Well, that’s the last of them,
Emmy said complacently.
I was sort of
wondering when she was going to show up.
“You knew we’d see her?” Leitha asked.
Of course. Symmetry, Leitha. We’ve encountered all the others along the
way. Ghend would never have left Gelta out.
“Is it just coincidence that there are as many of them as there are of us?” Althalus asked.
Of course not.
Emmy started to settle back in.
“We’ll be meeting them all again, won’t we, Dweia?” Leitha asked.
Naturally,
Emmy said.
That’s what this has all been about, dear Leitha.
“Will you be able to talk out loud again when we get back to the House, Em?” Althalus asked.
Yes. Why?
“Just curious. It’ll be sort of nice not to have you ladies using my head for a meeting hall.”
Eliar was looking at Leitha with an awed sort of expression. “I’m very glad you’re on our side, ma’am,” he said. “You don’t back away from anybody at all, do you?”
“Not often, no.”
“Let’s move along,” Althalus said. “There won’t be any more of Ghend’s surprises once we go inside the House.”
They reached the House at the tag end of a blustery morning when tattered clouds had been spitting stinging pellets of snow at them since daybreak.
“It’s enormous!” Bheid exclaimed, staring at the vast granite structure.
“Just a little place Emmy and I like to think of as home,” Althalus replied. “Let’s get in out of this wind.”
They crossed the drawbridge, the hooves of their horses clattering on the thick, heavy planks.
“Why did you leave the drawbridge down when you came out?” Eliar asked Althalus. “That’s an open invitation to anybody who happens by.”
“Not really,” Althalus disagreed. “The only people who can see the House are the people who are
supposed
to see it.”
“It’s right out in the open, Althalus.”
“Not to the people who aren’t supposed to see it, it isn’t.” Althalus led them into the courtyard and swung down from his horse.
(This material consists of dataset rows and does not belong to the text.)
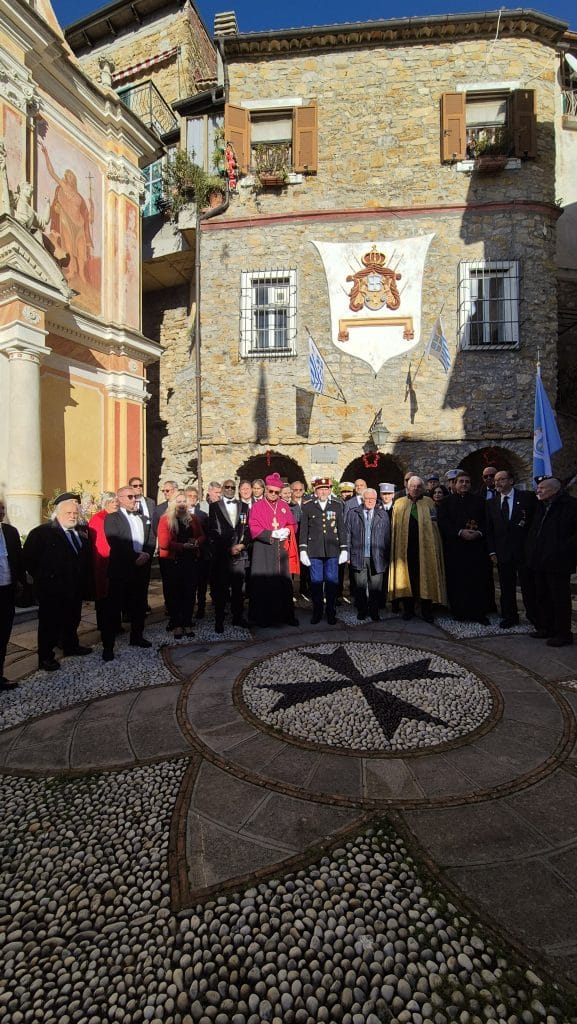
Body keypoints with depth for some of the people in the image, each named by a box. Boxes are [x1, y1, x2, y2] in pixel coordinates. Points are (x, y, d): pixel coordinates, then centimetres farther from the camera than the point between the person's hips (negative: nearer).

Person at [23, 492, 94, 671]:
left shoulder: (81, 533, 8)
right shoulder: (41, 532, -11)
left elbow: (87, 558, 15)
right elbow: (29, 558, -13)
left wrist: (86, 581, 8)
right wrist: (42, 579, -10)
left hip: (75, 588, 6)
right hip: (52, 590, -6)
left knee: (73, 619, 19)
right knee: (50, 623, 5)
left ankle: (71, 646, 37)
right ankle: (45, 657, 17)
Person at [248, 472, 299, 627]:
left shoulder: (284, 506, 11)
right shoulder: (257, 506, -1)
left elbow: (292, 524, 14)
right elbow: (254, 528, -9)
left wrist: (287, 531, -8)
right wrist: (271, 534, -19)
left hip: (281, 549, 4)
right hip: (263, 550, -4)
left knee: (284, 583, 7)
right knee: (263, 584, 0)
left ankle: (286, 615, 16)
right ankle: (262, 616, 9)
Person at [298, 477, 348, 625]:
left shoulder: (337, 506, 9)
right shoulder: (307, 507, 6)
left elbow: (342, 529, 8)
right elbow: (303, 530, 5)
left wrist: (344, 549, 4)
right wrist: (303, 550, -2)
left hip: (332, 551, 1)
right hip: (314, 551, 0)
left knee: (332, 582, 4)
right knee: (316, 582, 4)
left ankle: (331, 613, 16)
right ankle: (317, 613, 16)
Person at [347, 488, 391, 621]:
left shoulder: (383, 515, 8)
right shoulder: (353, 514, 8)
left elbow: (387, 536, 6)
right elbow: (348, 535, 6)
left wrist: (387, 557, 1)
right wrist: (348, 554, 0)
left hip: (377, 558, 0)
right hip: (359, 556, 0)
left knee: (376, 587, 4)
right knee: (360, 586, 6)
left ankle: (374, 612, 17)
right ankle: (361, 610, 20)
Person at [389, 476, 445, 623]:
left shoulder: (429, 503, 8)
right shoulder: (399, 503, 10)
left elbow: (434, 525, 2)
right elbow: (395, 527, 6)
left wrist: (434, 547, -8)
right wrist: (396, 545, -4)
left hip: (424, 546, -1)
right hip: (405, 547, 1)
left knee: (425, 577, 2)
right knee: (407, 577, 5)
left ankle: (426, 611, 13)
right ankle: (408, 609, 16)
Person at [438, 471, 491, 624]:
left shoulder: (479, 500, 14)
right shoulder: (447, 502, 10)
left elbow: (486, 521, 8)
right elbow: (443, 522, -2)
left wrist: (479, 532, -11)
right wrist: (460, 532, -14)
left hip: (477, 546, 1)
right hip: (454, 547, -1)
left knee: (479, 580, -2)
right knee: (457, 581, 0)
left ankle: (479, 613, 6)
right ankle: (459, 612, 9)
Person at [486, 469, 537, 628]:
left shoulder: (528, 497, -1)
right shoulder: (491, 503, 8)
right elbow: (489, 530, 9)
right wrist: (492, 552, 3)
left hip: (525, 550, -3)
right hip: (503, 552, 3)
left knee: (528, 585, 5)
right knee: (506, 587, 9)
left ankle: (533, 615, 21)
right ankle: (509, 616, 21)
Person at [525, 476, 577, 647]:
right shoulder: (541, 506, 14)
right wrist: (531, 552, 15)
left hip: (558, 562, -7)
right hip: (540, 561, 8)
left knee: (560, 599, 1)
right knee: (542, 597, 14)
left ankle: (563, 633, 11)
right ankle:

“You know where the stables are, don’t you, Althalus?” Emmy asked, speaking aloud in her own voice.
“She
talks
!” Andine exclaimed.
“Oh, yes,” Althalus chuckled. “I’m sure that before too long you’ll wish she didn’t.”
“Take care of the horses, Althalus,” Emmy said very firmly. “I’ll take the ladies inside out of the weather.” She climbed out of the hood of his cloak and dropped silently to the flagstones. “There’s fresh hay in the stable. Unsaddle the horses and feed them. Then come inside. We’ll be in the tower.”
“Yes, dear,” he replied.
Emmy, her tail moving sinuously, led Andine and Leitha inside while Althalus and the others took the horses across the courtyard.
“That’s going to take a bit of getting used to,” Bheid observed.
“Oh, yes,” Althalus agreed, unsaddling his horse. “When I first came here, I was positive that the House had driven me insane. Sometimes I’m still not completely certain that all my wheels are running in the same direction.”
The House had a familiar smell to it when Althalus led Bheid, Eliar, and Gher inside and down the corridor to the stairs that went up to the room at the top of the tower.
“It’s really quite warm, isn’t it?” Bheid said, unfastening the front of his cloak. “These halls aren’t the least bit drafty.”
“Whoever built it did a very good job,” Eliar agreed.
“I’m sure he’ll be glad you approve,” Althalus noted.
“Who
did
build it, Althalus?”
“The one who lived here, most likely. He likes to do things himself—or so his Book says.”